Computational and Experimental Investigations on Aerodynamic Characteristics of a Hatchback model Car Using Base Bleed

Abstract

Computational and experimental tests have been conducted on a realistic passenger scale model car, to investigate drag reduction opportunities from injecting low velocity air into the base region. Various techniques to reduce the aerodynamic drag of bluff bodies through the mechanism of base pressure recovery have been investigated. The investigation is conducted in free stream and in ground proximity. It is shown that, with a base bleed hose, the overall body drag is reduced. The paper shows the method used in creating the scaled model of the car and conducting the analysis, and presents the findings to date. The paper shows that the reduction in drag increases as the mass flow rate of air is increased when the flow is deflected at the outlet. By controlling the turbulent wake to the rear of the vehicle It has been shown that base bleed can significantly decrease drag when applied to the geometry of a real hatch back model car, For the geometry studied, a bleed outlet applied to the lower portion is most effective in reducing drag.
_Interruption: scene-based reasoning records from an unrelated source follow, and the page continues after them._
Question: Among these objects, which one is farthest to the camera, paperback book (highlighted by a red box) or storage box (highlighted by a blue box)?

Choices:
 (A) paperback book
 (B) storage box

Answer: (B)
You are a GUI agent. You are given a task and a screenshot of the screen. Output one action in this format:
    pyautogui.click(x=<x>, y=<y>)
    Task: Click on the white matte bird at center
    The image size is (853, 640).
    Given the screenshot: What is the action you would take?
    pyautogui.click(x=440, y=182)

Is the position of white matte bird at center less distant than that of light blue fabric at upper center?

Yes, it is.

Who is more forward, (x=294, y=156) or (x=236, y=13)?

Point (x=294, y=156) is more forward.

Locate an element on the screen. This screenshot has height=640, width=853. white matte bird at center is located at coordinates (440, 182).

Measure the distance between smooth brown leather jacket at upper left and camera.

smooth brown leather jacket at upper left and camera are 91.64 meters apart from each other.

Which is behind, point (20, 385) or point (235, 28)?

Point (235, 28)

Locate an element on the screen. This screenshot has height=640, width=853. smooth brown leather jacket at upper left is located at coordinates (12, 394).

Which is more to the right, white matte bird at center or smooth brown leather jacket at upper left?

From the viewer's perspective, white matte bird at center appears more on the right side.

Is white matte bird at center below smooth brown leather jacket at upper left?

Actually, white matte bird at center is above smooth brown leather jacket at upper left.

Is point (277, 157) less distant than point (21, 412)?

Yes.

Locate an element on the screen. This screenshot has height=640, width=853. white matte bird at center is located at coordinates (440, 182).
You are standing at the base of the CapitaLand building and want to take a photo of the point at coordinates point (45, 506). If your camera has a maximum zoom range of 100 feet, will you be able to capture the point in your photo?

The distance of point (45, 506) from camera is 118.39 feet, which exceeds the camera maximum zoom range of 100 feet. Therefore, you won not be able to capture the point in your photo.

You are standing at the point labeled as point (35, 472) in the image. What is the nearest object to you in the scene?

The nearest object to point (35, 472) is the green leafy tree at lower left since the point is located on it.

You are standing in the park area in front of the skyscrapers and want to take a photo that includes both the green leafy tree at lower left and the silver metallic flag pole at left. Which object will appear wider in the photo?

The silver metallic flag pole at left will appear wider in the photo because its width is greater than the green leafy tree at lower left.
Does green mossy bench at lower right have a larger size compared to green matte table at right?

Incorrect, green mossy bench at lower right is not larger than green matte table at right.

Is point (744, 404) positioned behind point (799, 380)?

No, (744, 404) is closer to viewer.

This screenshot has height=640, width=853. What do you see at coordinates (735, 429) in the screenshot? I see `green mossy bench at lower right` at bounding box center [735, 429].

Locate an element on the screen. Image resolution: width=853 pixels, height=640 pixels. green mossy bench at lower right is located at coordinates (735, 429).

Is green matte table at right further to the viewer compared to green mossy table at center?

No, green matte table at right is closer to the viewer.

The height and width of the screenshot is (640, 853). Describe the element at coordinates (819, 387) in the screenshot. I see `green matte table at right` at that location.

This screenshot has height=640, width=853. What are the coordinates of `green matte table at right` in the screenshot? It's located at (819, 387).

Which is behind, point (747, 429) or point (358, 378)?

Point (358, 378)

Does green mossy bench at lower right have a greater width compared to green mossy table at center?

Thus the reduction in drag improves the fuel economy. The paper also discusses the feasibility of base bleed being applied to a production vehicle. Finally, both experiment and simulation suggest that the drag reduction device strongly influence the underbody flow. The device causes the mean streamlines close to the ground to turn upward more rapidly, and increase the flow velocity in this region. In summary, based on our measurements and the CFD simulations the  mean pressure results show a significant increase in the base pressure when the drag reduction device is in place.  The results show a reduction of the turbulence intensity as well as a rapid upward deflection of the underbody flow due to the add-on device compared to the baseline configuration. Finally the reduction of drag implies the fuel economy will be reuced.